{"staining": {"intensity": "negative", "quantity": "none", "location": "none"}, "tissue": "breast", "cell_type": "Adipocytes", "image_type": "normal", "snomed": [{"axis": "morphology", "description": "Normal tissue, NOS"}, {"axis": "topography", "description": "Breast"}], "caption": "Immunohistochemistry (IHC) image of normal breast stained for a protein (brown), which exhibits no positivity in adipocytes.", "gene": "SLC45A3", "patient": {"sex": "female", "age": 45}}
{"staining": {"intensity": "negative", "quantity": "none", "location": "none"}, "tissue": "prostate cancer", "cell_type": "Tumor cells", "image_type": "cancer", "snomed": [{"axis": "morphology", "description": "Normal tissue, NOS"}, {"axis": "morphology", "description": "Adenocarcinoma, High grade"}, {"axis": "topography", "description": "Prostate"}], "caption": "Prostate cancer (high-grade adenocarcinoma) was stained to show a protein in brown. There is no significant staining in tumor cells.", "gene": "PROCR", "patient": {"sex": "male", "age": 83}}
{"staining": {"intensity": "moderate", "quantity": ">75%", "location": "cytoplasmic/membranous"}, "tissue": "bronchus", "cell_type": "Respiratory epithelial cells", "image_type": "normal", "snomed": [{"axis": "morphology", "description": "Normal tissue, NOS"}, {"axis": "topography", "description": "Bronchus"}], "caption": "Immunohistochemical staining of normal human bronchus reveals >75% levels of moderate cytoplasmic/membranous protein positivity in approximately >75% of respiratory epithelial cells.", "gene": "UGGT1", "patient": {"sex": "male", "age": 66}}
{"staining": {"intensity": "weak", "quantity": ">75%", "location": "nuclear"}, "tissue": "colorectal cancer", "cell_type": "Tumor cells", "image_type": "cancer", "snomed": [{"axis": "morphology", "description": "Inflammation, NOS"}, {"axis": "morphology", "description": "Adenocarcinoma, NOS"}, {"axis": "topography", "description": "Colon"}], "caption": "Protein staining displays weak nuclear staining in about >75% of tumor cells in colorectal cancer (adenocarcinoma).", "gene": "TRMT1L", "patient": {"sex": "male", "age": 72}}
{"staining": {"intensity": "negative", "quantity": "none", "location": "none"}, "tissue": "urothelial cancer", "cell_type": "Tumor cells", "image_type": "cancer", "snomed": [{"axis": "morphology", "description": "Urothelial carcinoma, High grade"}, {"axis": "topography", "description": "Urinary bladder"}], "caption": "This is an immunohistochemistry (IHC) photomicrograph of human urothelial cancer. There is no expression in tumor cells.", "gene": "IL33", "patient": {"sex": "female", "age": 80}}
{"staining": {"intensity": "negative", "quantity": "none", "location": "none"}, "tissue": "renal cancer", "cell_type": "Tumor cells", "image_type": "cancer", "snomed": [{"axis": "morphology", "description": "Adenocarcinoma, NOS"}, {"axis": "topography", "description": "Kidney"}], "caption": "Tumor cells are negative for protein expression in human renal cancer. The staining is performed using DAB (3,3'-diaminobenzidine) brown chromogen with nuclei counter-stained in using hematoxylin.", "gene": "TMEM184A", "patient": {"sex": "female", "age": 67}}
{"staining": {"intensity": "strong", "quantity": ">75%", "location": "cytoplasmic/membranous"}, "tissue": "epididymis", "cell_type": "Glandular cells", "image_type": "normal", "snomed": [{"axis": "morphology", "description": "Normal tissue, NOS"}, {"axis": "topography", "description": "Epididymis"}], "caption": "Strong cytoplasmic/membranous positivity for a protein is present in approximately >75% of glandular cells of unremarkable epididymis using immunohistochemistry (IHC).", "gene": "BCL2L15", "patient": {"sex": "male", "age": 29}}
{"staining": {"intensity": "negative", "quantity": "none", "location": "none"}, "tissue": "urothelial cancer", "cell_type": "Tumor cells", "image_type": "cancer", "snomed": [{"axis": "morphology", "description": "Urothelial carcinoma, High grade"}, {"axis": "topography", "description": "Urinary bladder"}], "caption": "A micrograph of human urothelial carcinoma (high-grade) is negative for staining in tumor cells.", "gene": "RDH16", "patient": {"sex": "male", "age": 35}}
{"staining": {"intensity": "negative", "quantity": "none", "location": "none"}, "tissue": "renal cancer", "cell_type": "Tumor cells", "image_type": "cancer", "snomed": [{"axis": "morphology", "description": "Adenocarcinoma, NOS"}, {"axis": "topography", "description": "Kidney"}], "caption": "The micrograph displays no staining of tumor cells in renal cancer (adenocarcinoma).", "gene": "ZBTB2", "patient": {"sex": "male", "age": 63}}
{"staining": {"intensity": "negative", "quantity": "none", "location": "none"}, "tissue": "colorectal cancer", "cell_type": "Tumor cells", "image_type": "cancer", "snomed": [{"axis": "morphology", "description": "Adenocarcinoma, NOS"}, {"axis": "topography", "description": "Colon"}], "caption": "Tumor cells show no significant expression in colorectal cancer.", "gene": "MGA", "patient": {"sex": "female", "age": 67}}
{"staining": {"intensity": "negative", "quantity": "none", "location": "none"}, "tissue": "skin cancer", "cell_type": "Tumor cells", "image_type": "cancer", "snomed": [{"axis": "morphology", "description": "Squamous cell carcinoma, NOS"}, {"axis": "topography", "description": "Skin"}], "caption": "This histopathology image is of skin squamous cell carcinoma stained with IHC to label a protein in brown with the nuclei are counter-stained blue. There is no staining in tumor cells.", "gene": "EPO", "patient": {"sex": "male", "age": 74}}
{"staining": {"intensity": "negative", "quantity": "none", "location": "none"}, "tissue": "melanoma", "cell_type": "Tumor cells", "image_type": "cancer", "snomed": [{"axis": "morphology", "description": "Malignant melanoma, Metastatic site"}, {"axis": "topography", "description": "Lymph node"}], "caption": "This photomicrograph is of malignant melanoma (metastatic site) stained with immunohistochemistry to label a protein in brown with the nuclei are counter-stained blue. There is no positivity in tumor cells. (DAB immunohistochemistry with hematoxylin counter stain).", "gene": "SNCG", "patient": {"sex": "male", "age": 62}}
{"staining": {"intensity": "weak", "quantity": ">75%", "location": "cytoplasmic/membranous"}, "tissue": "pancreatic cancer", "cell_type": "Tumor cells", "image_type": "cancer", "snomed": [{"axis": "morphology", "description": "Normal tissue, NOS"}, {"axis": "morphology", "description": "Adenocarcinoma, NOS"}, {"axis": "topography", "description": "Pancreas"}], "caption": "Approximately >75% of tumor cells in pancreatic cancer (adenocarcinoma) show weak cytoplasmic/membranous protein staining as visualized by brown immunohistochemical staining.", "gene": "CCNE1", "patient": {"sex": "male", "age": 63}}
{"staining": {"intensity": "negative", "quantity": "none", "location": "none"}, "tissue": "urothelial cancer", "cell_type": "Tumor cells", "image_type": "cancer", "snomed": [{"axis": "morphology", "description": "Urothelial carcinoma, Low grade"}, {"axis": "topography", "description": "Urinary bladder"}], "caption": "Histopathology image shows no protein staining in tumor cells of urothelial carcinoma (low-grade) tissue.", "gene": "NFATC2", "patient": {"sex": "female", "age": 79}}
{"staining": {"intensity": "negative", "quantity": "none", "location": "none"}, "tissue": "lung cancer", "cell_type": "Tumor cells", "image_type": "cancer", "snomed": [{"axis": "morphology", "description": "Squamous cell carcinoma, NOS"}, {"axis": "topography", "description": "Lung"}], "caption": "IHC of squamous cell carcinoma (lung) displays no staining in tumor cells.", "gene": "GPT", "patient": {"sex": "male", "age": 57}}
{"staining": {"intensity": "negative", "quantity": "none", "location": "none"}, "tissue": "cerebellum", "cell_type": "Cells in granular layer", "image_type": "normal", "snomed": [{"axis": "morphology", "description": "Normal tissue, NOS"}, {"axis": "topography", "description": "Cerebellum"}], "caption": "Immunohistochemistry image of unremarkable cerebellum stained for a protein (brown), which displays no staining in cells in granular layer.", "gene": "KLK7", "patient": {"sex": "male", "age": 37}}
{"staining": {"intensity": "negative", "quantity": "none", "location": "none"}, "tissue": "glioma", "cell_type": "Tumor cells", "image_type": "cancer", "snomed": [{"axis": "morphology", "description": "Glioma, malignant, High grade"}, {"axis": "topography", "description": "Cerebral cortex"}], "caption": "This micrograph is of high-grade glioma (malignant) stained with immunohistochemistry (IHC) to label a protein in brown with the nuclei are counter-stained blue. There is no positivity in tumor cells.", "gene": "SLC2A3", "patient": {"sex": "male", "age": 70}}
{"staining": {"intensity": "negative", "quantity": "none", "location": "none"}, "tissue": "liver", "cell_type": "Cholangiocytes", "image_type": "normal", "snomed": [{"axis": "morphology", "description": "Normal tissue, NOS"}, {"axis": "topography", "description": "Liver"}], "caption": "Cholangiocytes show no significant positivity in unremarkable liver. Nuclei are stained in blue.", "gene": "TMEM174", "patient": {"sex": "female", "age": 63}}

▶ Directions for this task
Using the entries above, quote each line verbatim from the first through the line that contains "cancer (high-grade adenocarcinoma)".

▶ Output
{"staining": {"intensity": "negative", "quantity": "none", "location": "none"}, "tissue": "breast", "cell_type": "Adipocytes", "image_type": "normal", "snomed": [{"axis": "morphology", "description": "Normal tissue, NOS"}, {"axis": "topography", "description": "Breast"}], "caption": "Immunohistochemistry (IHC) image of normal breast stained for a protein (brown), which exhibits no positivity in adipocytes.", "gene": "SLC45A3", "patient": {"sex": "female", "age": 45}}
{"staining": {"intensity": "negative", "quantity": "none", "location": "none"}, "tissue": "prostate cancer", "cell_type": "Tumor cells", "image_type": "cancer", "snomed": [{"axis": "morphology", "description": "Normal tissue, NOS"}, {"axis": "morphology", "description": "Adenocarcinoma, High grade"}, {"axis": "topography", "description": "Prostate"}], "caption": "Prostate cancer (high-grade adenocarcinoma) was stained to show a protein in brown. There is no significant staining in tumor cells.", "gene": "PROCR", "patient": {"sex": "male", "age": 83}}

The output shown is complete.